Ne gariptir ki hala bunu görmeyenler, anlamayanlar var! Ya
da görmezlikten, anlamazlıktan gelenler… Elbet, öyle
davranırlar. “Bizim devletimiz işte böylesine komplocu;
Hizbullahı o kurdu, eğitti, bunca cinayeti
o işletti!” diyemezler ki... Kol kırılır
yen içinde.. Kutsal Türk devleti böyle yapmışsa
bir bildiği vardır.. Bütün bunlar vatanın ve
milletin birliğini korumak, laik cumhuriyeti savunmak
içindir, değil mi efendim?!.
Sevgili vatandaş, bu gözaçıklar
tarafından budala yerine konan yurttaş, işte
durum bu!.. Senin, “terör örgütleri” diye, “azılı
teröristler” diye sahnede gördüklerinin çoğu karagöz
ve hacivattır. Bunlar, ipi başkalarının
elinde olan kuklalardan başkası değil. Senaryoyu
yazanlar, planları yapanlar
ve eylemleri yönetenler perde arkasında, senin devletinin
ta göbeğinde.
Ve bütün bunlar seni kandırmak,
soymak, insan haklarından ve demokrasiden yoksun tutmak
için yapılıyor. Oyun senin üstüne kurulu, farkında
mısın?..
Şimdi böylesine kullanılıp,
sonunda bir paçavra gibi ezilip kenara atılmış,
darmaduman olmuş bu Hizbullah örgütü mü böylesine yağdan
kıl çeker gibi, profesyonelce ve süper bir eylem yapacak?.
Geç beyim geç!..
Basında da birçok köşe
yazarı ve yorumcu aynı kanıda. Bu nedenle,
“Hizbullah bu işte yalnız değildir, olsa olsa
taşaron olarak kullanılmıştır” diyorlar.
Bizce Hizbullah, taşaron olarak bile böyle bir eylemi
gerçekleştiremez. Bu, şimdiye kadar kimsenin yakalanmamasından
bellidir. Nasıl yakalansın ki? Bu tür cinayetlerin
katillerini
yakalamak devleti yakalamakla eştir! Cinayetlerin aydınlanması
devlet içinde yuvalanmış çeteleri, bu çetelerin
üst plandaki suç ortaklarını -bu çarkı kuran,
yönlendiren politikacıları, bürokratları, emniyet
genel müdürlerini, generalleri, içişleri bakanlarını,
Çiller gibi başbakanları, hatta Demirel türü cumhurbaşkanlarını-
ele verir. Mehmet Ağar’ın deyişiyle, bir tuğla
çekilse duvar yıkılır, tüm devlet altında
kalır!..
Bize göre bu eylemi de, aynen
Abdi İpekçi, Uğur Mumcu suikastlerinde ve benzer
pekçok olayda olduğu gibi, devlet içindeki bazı
odaklar yaptı. Kontrgerilla gibi, Jitem gibi… Bu, barış
ortamından, demokratikleşmeden, saydamlıktan
ürken güçlerin işidir.
Türkiye’nin Avrupa Birliği
aday adaylığı, Katılım Ortaklığı
Belgesi’yle Türkiye’nin önüne konan reformlar bu çevreleri
ürküttü. Ülkenin yönetimini fiilen ellerine almış
olan, MGK kanalıyla tüm temel politikaları belirleyen
generaller imtiyazlarını yitirmek istemiyorlar.

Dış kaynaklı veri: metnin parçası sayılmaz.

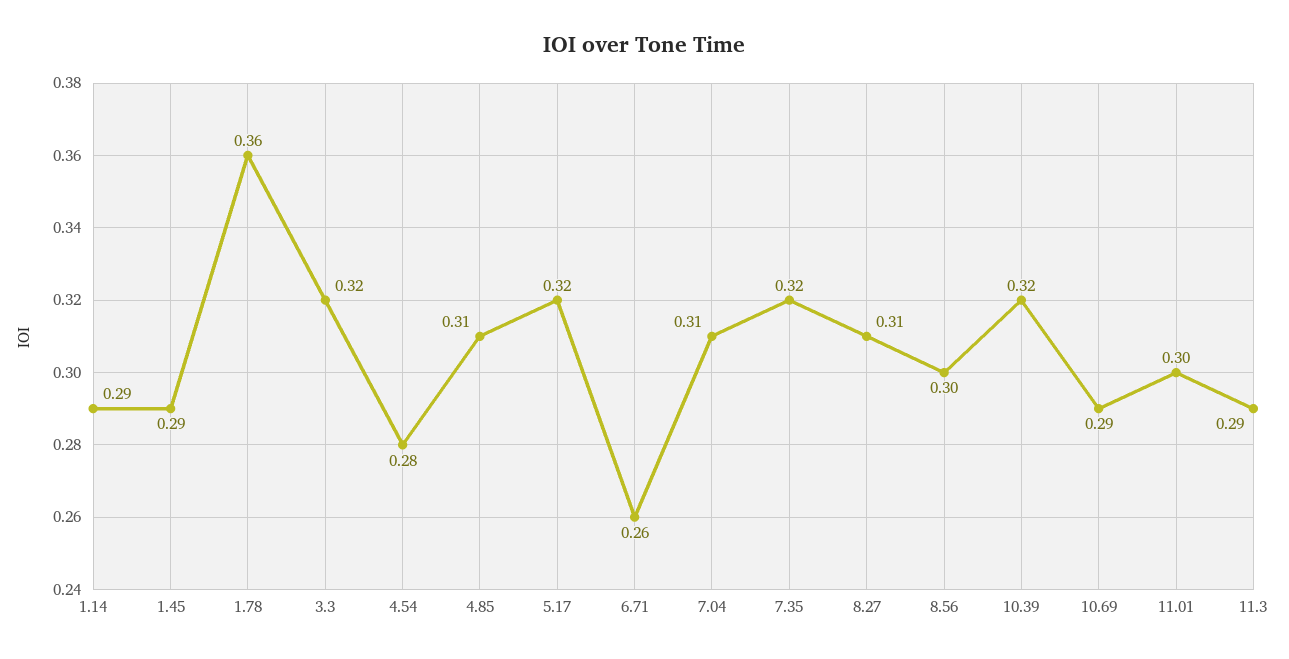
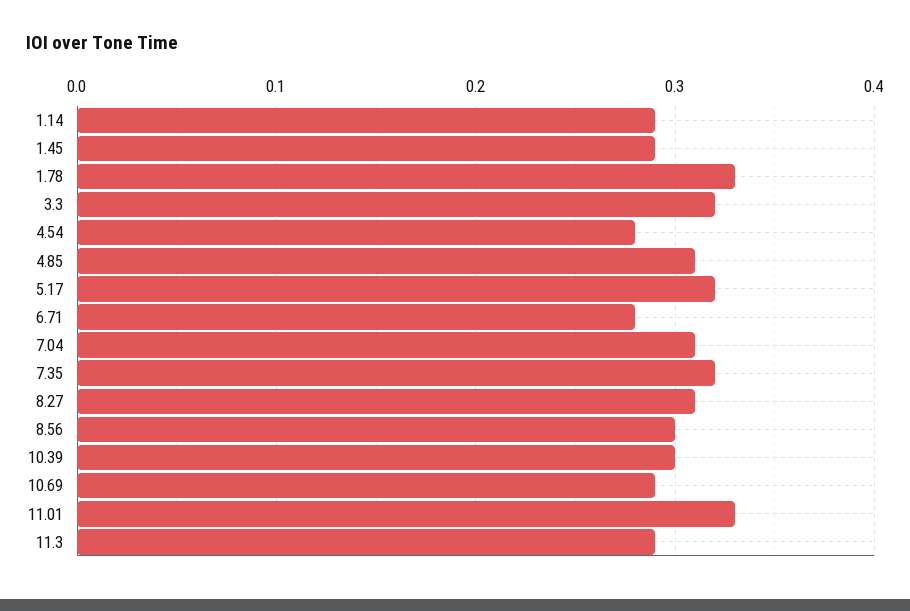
1.78: 0.36 -> 0.33
6.71: 0.26 -> 0.28
10.39: 0.32 -> 0.3
11.01: 0.3 -> 0.33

Kontrgerilla ve JİTEM içinde işledikleri yüzlerce,
binlerce eylemle suça batmış
olanlar, demokratikleşmeden ve saydamlıktan korkuyorlar.
İkence çarkının elemanları korkuyor. Savaş
rantını yiyen asker-sivil bürokrasi kesimi, uyuşturucu
ve silah ticaretinin kaymağını bölüşenler,
rüşvet ve haraçla köşeyi dönenler bu yağlı
ballı börekleri yitirmek
istemiyor.
Bütün bu kesimler değişimi
sabote etmek, saydamlığı önlemek için son aylarda
seferber oldular. Generaller hükümete bile posta atıyorlar.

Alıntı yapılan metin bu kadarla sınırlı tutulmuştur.